Ever since the date of my diagnosis, I have not intentionally eaten even a crumb of gluten. Despite my paranoical avoidance of anything gluten, and turning my home into a gluten free fortress, I have been ill from gluten ingestion several times over the past 7 years.
The simple truth is that it is VERY EASY to accidentally ingest gluten, or get glutened.
We all hear about how this or that restaurant can cater to a gluten free diet, making claims about 100% gluten free food and the like.
But the fact is that if the restaurant does not serve only gluten free foods, there is always a risk. No matter how diligent the chef might be by using special pans and clean utensils, if the same restaurant serves gluten filled pizzas and breads, make their own sauces and soups, and use marinades and ready made sauces, gluten will be in the atmosphere. Some examples of possible sources of gluten contamination in this scenario include gluten on the chef’s clothing, and on waiters hands when handling gluten containing plates and gluten free dishes at the same time.
And by stating the above, I am referring to those restaurants that do take measures to avoid cross contamination. Unfortunately, we all know that there are some instances where, we serve gluten free means: we serve gluten free bread and pasta but have no clue about hidden ingredients and cross contamination issues.
I recently came across a menu for an Asian restaurant that claim to serve gluten free dishes. Right next to that claim it stated that dishes may contain traces of nuts. So by this, they are saying that their food contains absolutely no traces of gluten at all! A little far fetched in my opinion, considering the amounts of sauces used in Asian restaurants.

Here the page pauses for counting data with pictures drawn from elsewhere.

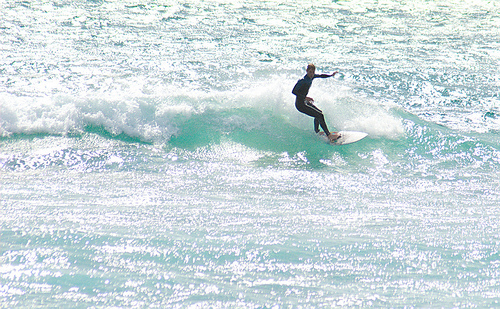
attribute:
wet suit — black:
[294, 76, 326, 128]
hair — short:
[306, 63, 316, 72]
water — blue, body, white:
[7, 4, 497, 306]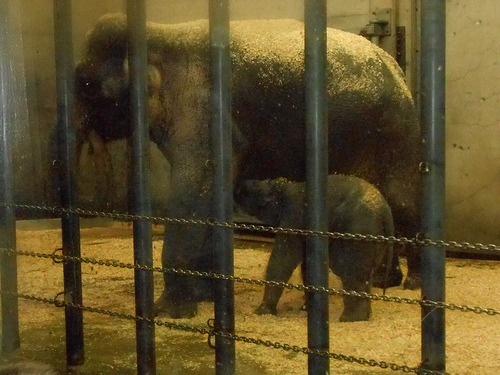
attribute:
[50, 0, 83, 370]
bar — big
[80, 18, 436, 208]
elephant — feeding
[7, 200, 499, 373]
chains — row, three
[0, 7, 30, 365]
metal post — large, grey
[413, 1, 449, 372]
post — large, gray, metal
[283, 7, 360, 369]
post — metal, large, gray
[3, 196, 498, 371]
fencing — dark, chain, wired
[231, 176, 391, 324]
baby elephant — nursing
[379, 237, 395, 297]
gray tail — skinny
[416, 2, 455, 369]
bar — five black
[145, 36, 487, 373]
metal post — large, gray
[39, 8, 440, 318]
elephant — eating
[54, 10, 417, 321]
elephant — gray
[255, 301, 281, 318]
foot — flat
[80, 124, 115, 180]
tusk — large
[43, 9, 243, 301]
elephant — adult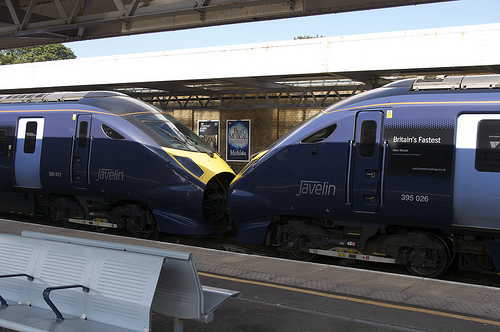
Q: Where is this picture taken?
A: At a train station.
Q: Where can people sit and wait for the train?
A: On the bench.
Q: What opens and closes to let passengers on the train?
A: The doors.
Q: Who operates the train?
A: The conductor.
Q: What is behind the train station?
A: Trees.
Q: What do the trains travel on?
A: Tracks.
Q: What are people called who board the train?
A: Passengers.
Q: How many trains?
A: 2.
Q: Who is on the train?
A: People.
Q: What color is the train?
A: Blue.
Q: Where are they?
A: Station.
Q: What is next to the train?
A: Benches.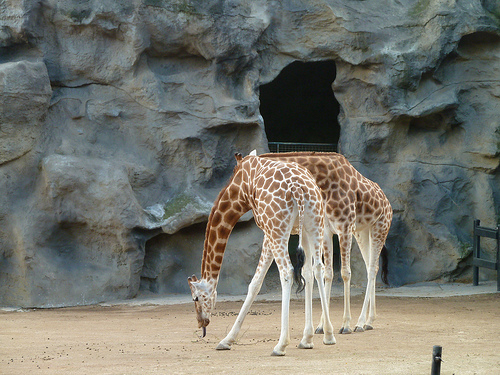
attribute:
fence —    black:
[468, 217, 498, 278]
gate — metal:
[463, 137, 498, 292]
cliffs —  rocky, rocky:
[5, 0, 497, 291]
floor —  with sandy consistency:
[3, 293, 498, 373]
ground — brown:
[96, 310, 181, 357]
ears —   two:
[181, 274, 205, 290]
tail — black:
[289, 231, 312, 290]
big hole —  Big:
[250, 54, 343, 154]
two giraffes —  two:
[176, 124, 410, 366]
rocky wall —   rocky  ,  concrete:
[0, 0, 498, 312]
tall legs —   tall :
[262, 197, 294, 358]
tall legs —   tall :
[216, 222, 273, 357]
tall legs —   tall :
[302, 194, 337, 345]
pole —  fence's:
[431, 346, 443, 370]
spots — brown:
[188, 151, 325, 279]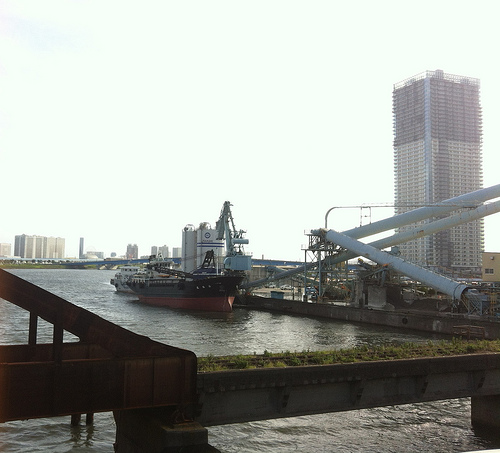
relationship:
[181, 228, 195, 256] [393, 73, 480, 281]
walls on building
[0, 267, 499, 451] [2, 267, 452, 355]
bridge near water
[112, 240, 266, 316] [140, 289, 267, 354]
boat on water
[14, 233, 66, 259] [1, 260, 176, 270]
building on land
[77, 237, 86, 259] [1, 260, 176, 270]
building on land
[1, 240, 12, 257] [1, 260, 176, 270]
building on land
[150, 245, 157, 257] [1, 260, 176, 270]
building on land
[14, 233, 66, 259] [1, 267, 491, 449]
building across water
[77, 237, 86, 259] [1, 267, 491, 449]
building across water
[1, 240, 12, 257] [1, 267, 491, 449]
building across water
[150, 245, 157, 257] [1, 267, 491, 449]
building across water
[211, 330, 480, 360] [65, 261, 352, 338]
land across water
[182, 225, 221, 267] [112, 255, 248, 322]
building near boat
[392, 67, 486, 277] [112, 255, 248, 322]
building near boat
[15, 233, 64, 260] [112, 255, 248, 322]
building near boat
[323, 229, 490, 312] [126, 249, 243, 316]
white pole near boat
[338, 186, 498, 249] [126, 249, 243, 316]
white tubes near boat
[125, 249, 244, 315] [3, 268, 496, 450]
boat in river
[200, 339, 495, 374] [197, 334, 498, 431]
plants growing on bridge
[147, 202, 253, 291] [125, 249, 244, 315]
concrete plant by boat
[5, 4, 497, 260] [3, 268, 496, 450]
sky above river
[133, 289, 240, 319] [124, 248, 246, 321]
bottom on ship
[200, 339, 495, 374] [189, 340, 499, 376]
plants on passway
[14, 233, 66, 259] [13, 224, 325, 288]
building in background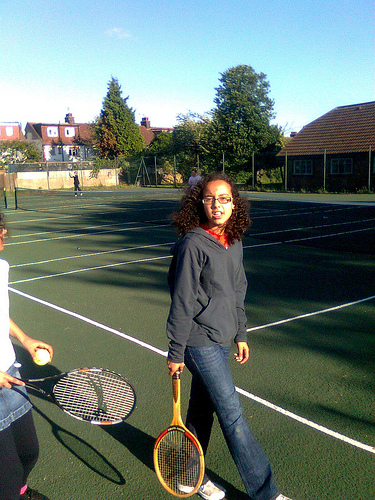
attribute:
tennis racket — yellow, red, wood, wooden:
[151, 374, 204, 500]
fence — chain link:
[3, 147, 369, 200]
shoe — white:
[186, 480, 226, 497]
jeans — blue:
[171, 345, 279, 494]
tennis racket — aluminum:
[21, 367, 134, 425]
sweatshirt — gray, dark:
[158, 234, 251, 357]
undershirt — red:
[202, 230, 232, 249]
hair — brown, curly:
[172, 191, 251, 240]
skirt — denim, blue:
[0, 368, 36, 432]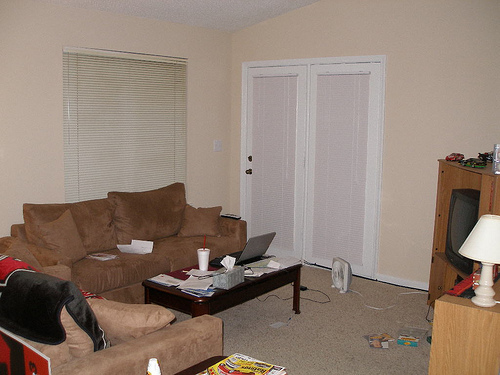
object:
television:
[445, 188, 480, 276]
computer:
[209, 231, 275, 267]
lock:
[248, 156, 252, 162]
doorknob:
[246, 169, 253, 175]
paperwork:
[116, 239, 153, 255]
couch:
[0, 265, 225, 375]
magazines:
[197, 353, 287, 375]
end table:
[174, 355, 285, 374]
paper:
[116, 239, 153, 255]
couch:
[0, 182, 247, 305]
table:
[427, 277, 500, 374]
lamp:
[458, 215, 499, 308]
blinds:
[63, 51, 187, 203]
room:
[0, 4, 497, 369]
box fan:
[331, 257, 353, 294]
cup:
[197, 248, 210, 271]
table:
[140, 254, 303, 319]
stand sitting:
[426, 159, 500, 308]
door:
[238, 64, 307, 263]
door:
[303, 63, 381, 279]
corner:
[375, 17, 484, 373]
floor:
[291, 291, 389, 370]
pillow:
[177, 204, 222, 238]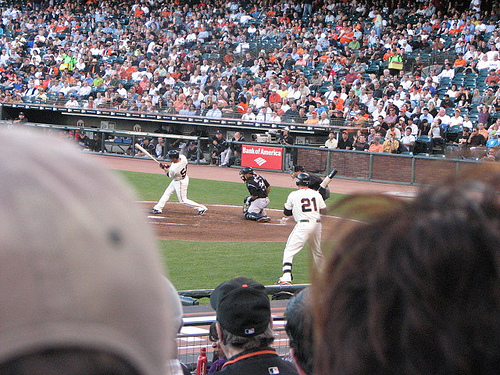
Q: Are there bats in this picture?
A: Yes, there is a bat.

A possibility? Yes. Likely to be completely gluten free? No way.
I am not trying to put you off eating out, but to minimise risk, we should think a little about what we are about to order, and where we dine out. A restaurant that serves grills, would probably have less risk factors than a pizzeria or bakery for example. Although this is not always the rule, and the said pizzeria might be more diligent with minimising cross contamination than another restaurant that does not handle flours.
But it is not only when dining out that the danger lies. Hidden ingredients in foods at home can easily be overlooked and cross contamination can happen when living with gluten eating family members.
We can all tolerate different tiny amounts of gluten, and pre packaged foods can only be labelled as gluten free if they contain less than 20 parts per million of gluten. But even if you do not feel symptoms with gluten ingestion, damage is still being done to the villi in the small intestine. So it is imperative to remember how easy it is to get glutened, and to minimise risks. This can be done by dining out in restaurants that actually know what a gluten free diet entails, and by being extra careful at home.
Despite this, sometimes we just do get glutened, and that is why sometimes having Coeliac disease is hard.